Total…

Marlon Brando, actor de Hollywood, entre los años 50-60, por su extraordinaria combinación de talento y belleza, fue nominado cuatro veces consecutivas para recibir el Oscar, premio máximo de la Academia. Revisando su vida, veo cómo la fama y el dinero que obtuvo no pudieron llenarlo y darle la felicidad, mucho menos a su familia, ya que se dieron una serie de eventos trágicos dentro de la misma, fruto de frustraciones e insatisfacciones en sus hijos.

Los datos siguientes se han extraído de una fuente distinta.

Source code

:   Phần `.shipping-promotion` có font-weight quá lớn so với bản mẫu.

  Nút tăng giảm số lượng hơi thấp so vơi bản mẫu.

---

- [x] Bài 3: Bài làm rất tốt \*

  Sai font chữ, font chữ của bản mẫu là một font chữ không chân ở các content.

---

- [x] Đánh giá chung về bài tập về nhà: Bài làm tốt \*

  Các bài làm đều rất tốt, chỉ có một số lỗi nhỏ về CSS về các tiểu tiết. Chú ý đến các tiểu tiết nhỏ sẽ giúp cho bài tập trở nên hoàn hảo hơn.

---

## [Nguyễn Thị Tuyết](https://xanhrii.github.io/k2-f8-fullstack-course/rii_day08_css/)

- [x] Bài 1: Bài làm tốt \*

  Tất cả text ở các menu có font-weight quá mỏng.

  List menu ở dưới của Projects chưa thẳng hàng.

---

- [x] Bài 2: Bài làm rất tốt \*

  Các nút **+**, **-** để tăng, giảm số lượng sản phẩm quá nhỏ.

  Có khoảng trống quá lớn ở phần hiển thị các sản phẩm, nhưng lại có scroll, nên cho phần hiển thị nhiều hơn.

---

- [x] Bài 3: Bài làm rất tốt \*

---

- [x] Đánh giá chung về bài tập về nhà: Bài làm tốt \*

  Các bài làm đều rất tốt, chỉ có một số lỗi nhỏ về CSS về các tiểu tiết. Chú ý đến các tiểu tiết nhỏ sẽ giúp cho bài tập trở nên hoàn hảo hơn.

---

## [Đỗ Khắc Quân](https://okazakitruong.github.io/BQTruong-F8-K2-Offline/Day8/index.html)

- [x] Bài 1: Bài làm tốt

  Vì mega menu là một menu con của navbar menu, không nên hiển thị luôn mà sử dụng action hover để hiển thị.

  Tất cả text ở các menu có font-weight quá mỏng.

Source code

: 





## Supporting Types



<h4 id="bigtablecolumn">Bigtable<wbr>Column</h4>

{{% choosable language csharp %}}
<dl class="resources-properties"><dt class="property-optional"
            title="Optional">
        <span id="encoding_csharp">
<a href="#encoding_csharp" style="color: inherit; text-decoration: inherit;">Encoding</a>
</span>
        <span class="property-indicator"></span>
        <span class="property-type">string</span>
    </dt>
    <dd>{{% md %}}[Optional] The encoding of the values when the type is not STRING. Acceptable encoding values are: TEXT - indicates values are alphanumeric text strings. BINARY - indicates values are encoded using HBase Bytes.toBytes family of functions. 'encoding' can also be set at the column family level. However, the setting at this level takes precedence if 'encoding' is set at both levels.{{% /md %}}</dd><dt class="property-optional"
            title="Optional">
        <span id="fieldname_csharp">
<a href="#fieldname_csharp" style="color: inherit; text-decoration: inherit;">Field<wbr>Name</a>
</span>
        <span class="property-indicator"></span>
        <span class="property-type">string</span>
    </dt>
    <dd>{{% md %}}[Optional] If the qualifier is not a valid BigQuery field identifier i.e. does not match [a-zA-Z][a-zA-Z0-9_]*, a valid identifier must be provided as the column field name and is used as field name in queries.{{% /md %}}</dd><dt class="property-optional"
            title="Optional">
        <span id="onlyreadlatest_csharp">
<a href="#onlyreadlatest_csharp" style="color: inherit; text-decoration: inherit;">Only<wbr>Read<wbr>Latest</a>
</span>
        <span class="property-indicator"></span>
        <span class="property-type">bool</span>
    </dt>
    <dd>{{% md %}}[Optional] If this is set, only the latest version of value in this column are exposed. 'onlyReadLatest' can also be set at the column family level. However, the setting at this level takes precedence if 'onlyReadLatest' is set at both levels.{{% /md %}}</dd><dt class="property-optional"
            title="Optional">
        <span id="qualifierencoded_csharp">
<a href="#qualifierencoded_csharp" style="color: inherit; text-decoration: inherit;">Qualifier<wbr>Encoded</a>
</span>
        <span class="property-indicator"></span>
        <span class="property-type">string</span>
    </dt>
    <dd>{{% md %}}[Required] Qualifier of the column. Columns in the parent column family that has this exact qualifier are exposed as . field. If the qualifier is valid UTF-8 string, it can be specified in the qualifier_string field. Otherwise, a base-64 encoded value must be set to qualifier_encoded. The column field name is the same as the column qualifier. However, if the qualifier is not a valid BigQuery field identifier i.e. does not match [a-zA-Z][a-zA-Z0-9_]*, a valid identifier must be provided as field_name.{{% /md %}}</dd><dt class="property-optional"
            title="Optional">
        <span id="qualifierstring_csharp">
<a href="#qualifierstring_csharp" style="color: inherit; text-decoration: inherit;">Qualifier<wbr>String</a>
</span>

Su hogar fue un desastre, ya que en 1990 su hijo terminó con la vida del novio de su hermana, y cinco años después, ésta se suicida. Brando tuvo todo el dinero que quiso, y placeres que imagino muchos añoran tener, sin embargo, nunca tuvo paz, y ni hablar de su equilibrio emocional. Bienes materiales, fama y poder no fueron suficientes para llenar un vacío existencial en el cual vivió, paradójicamente, siempre rodeado de gente; y quien en la pantalla grande era admiración de todos destruyó su fortuna con derroches, terminando patológicamente obeso, enfermo psiquiátrico y con deudas por millones de dólares. Les traigo esta historia motivada por lo que se ha convertido en una meta común, tan importante para los jóvenes de hoy: ser famosos y emprendedores. Esto último los lleva a querer correr antes de caminar y a un estado de insatisfacción en sus lugares de trabajo. Tengo tres hijos y entiendo quieren hacer un futuro, pero como todo en la vida, a su tiempo, ya que son muchas las décadas que le han llevado a familias que tienen grandes fortunas adquirirlas y, lo más importante, como vemos, no es el dinero lo principal. Como nunca he visto inconformes a los jóvenes y con tanta prisa por cosas que, según el ejemplo citado, a la postre, no son las que llenan al ser humano. Si vemos las cifras de enfermedades cardíacas en menores de 25 años y de infartos fulminantes, así como trastornos gástricos, como úlceras, son impresionantes, y una de las razones es el estrés en el cual viven cada día y, claro está, los malos hábitos alimenticios. Nosotros como padres debemos reforzar en nuestros hijos, desde pequeños, que si bien es cierto que deben prepararse académicamente y tener metas, lo más importante de todo no es dinero a cualquier precio, sino el valorar la familia y la autovaloración de sí mismos para vivir en sociedad.